GRE Quant question formats
GRE Quantitative questions appear in four formats. Multiple Choice (one answer) is the most familiar — choose one of five options. Multiple Choice (select all that apply) requires choosing all correct answers; partial credit is not given. Numeric Entry presents a blank where you type the exact answer — no guessing. Quantitative Comparison gives two quantities (A and B) and asks which is larger, whether they are equal, or whether the relationship cannot be determined. QC questions make up approximately 38% of all Quant questions and are the highest-leverage question type to master.
The five GRE Quantitative Reasoning topics
Integers, primes, divisibility, GCD, LCM, remainders, fractions, decimals, percentages, ratios, exponents, roots, and absolute value. Accuracy here is non-negotiable — arithmetic errors cascade through every other topic.
Linear equations, quadratics (factoring, quadratic formula, Vieta's), systems of equations, inequalities, absolute value equations, functions, coordinate geometry, and exponent/log rules.
Lines and angles, triangles (Pythagorean theorem, 30-60-90, 45-45-90, similar triangles), circles, polygons, 3D solids (volume and surface area), and coordinate geometry (distance, midpoint, slope).
Mean, median, mode, range, standard deviation, normal distribution, percentiles, z-scores, frequency tables, data interpretation, and basic probability and counting.
Rate/time/distance, work and pipe problems, mixture problems, simple and compound interest, percent change, proportional reasoning, and age/consecutive-integer problems.
GRE Quantitative score ranges and percentiles
The most important GRE Quant strategies
On QC questions, your goal is to determine the relationship between A and B — not compute exact values. Simplify both sides by adding/subtracting the same quantity, or test smart cases (0, 1, −1, fractions). The answer 'cannot be determined' is correct only when you find two cases that give different relationships.
When solving equations involving absolute values, inequalities, or fractions, always verify that your solution satisfies the original equation. Squaring both sides, multiplying through denominators, and other simplifications can introduce extraneous solutions — a common trap on GRE problems.
GRE geometry figures may not be drawn to scale and often omit useful information. Draw your own diagram, label all given values, and mark what you need to find. Most geometry problems become straightforward once you have a labeled diagram. Key Pythagorean triples to memorize: 3-4-5, 5-12-13, 8-15-17.
If mean > median, the data is right-skewed (few very large values pull the mean up). If mean < median, data is left-skewed. For data interpretation questions, calculate the weighted mean rather than averaging percents directly — this is the single most common data analysis mistake on the GRE.
The most common word problem error is computing before understanding. Read the full problem, define your variable explicitly ('let x = Maria's age now'), write the equation, then solve. For rate problems: always use d = rt. For work problems: add rates (1/time_A + 1/time_B = 1/time_together).
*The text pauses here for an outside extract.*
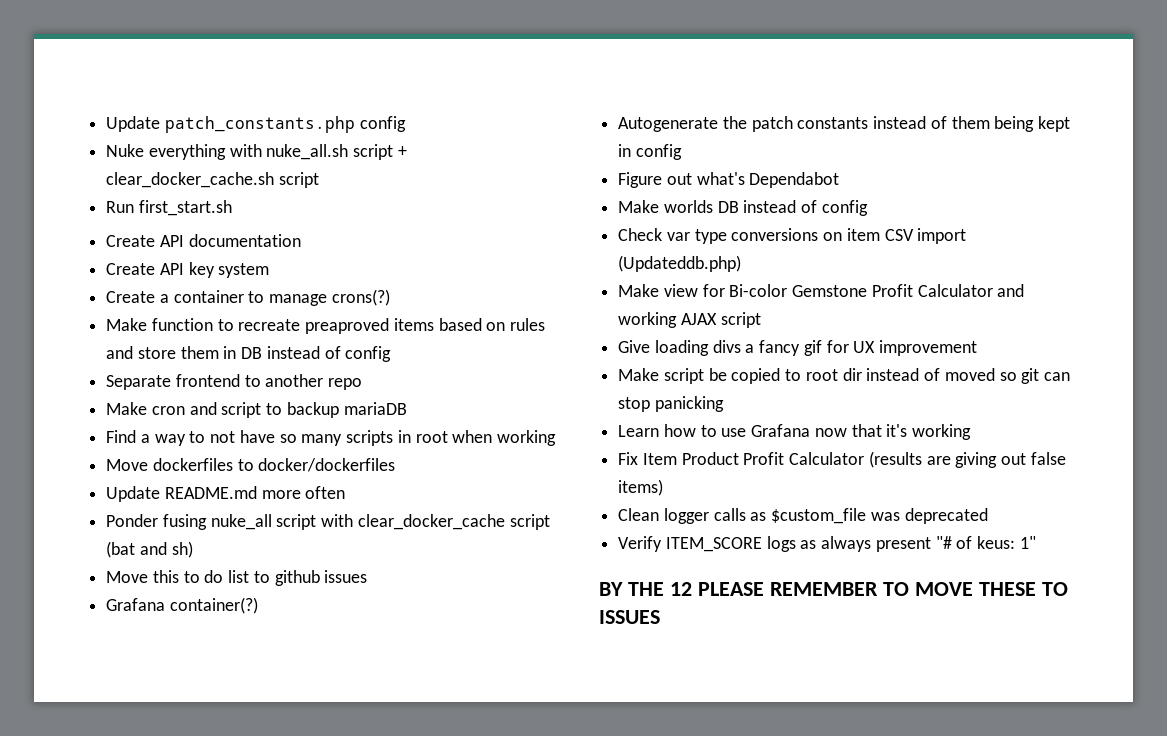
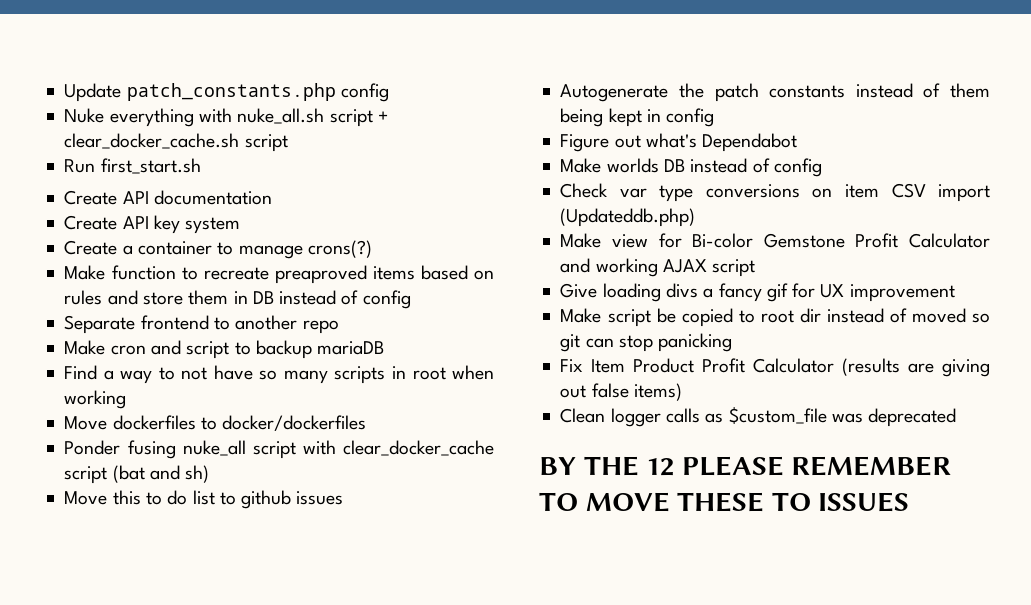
[106,486,346,502] // Update README.md more often -> (367, 423) none
[106,597,258,614] // Grafana container(?) -> (344, 498) none
[618,424,972,440] // Learn how to use Grafana now that it's working -> (733, 342) none
[618,536,1036,552] // Verify ITEM_SCORE logs as always present "# of keus: 1" -> (957, 417) none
At 1:44 per question, spending 4 minutes on a single hard question breaks your entire section. GRE lets you mark questions and return. Flag anything that takes more than 2 attempts, move on, and return with fresh eyes at the end. The points for an easy question you skip are exactly the same as for a hard one you spent 5 minutes on.
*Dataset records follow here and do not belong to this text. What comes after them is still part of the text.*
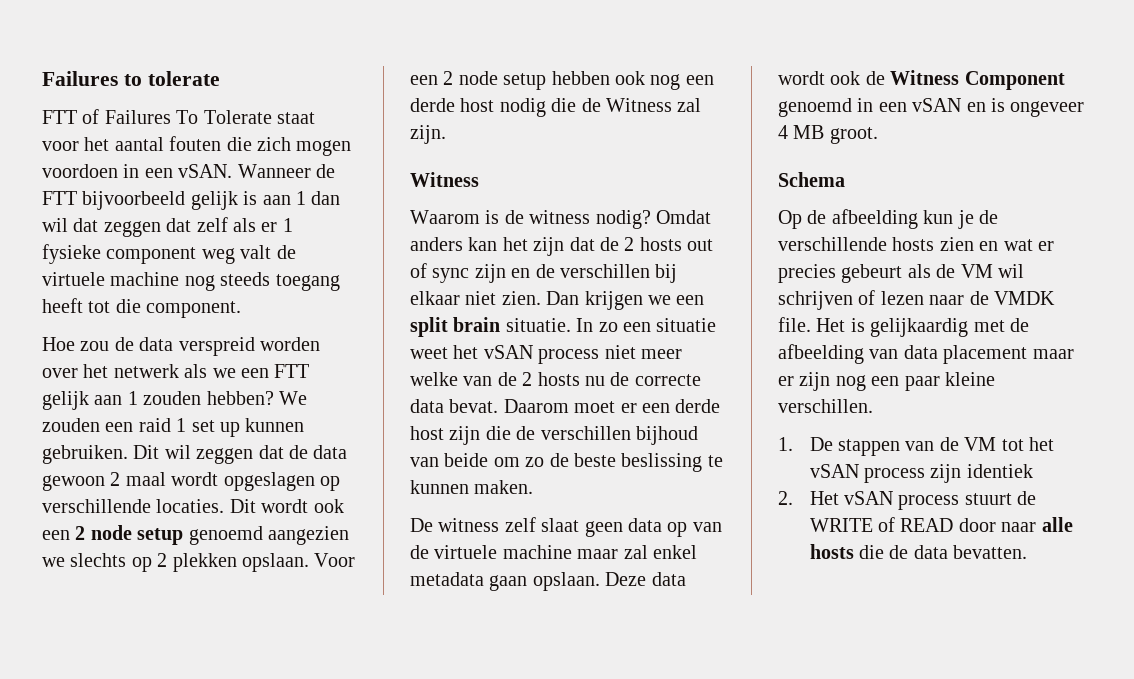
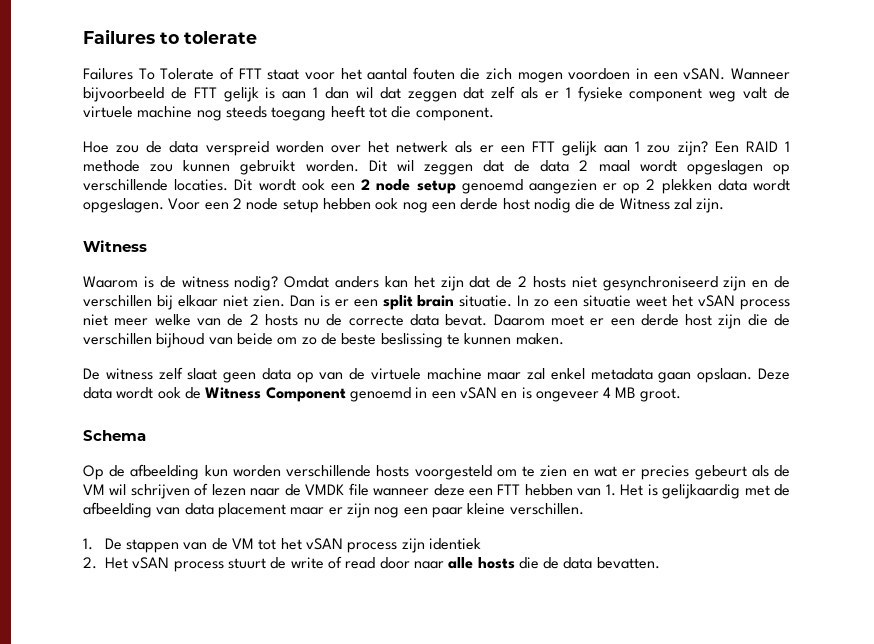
[42,109,100,124] FTT of -> (257, 37) none
(272, 117) none -> [219,67,262,80] of FTT
(311, 171) none -> [83,87,164,102] bijvoorbeeld
[82,191,186,210] bijvoorbeeld -> (217, 92) none
[212,368,236,378] we -> [479,145,494,153] er
[143,391,307,405] [42,418,305,437] [42,445,128,464] zouden hebben? We zouden een raid 1 set up kunnen gebruiken. -> [647,141,790,156] [83,160,359,175] zou zijn? Een RAID 1 methode zou kunnen gebruikt worden.
[42,475,105,491] gewoon -> (570, 166) none
[42,553,127,567] we slechts -> [603,183,618,191] er
[242,553,309,572] opslaan. -> [717,179,790,191] [83,198,164,213] data wordt opgeslagen.
[687,239,714,251] [410,263,470,283] out of sync -> [571,276,718,291] niet gesynchroniseerd
[584,291,671,310] krijgen we -> [319,295,349,307] is er
[957,210,998,229] [778,237,935,251] je de verschillende hosts -> [232,465,536,480] worden verschillende hosts voorgesteld om te
[778,317,811,332] file. -> [348,483,616,496] file wanneer deze een FTT hebben van 1.
[809,517,954,532] WRITE of READ -> [290,556,376,569] write of read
How this free GRE Quantitative practice test is structured
This free GRE Quantitative practice test contains 110 original questions across all five topics in proportions that reflect the actual GRE Quantitative Reasoning section. Each question has five answer choices with a full step-by-step solution that shows the reasoning process, not just the answer. Questions are shuffled each session and can be filtered by topic for targeted practice. Use the 60-minute timed mode to simulate GRE Quant pacing (approximately 1 minute 44 seconds per question across a 27-question section).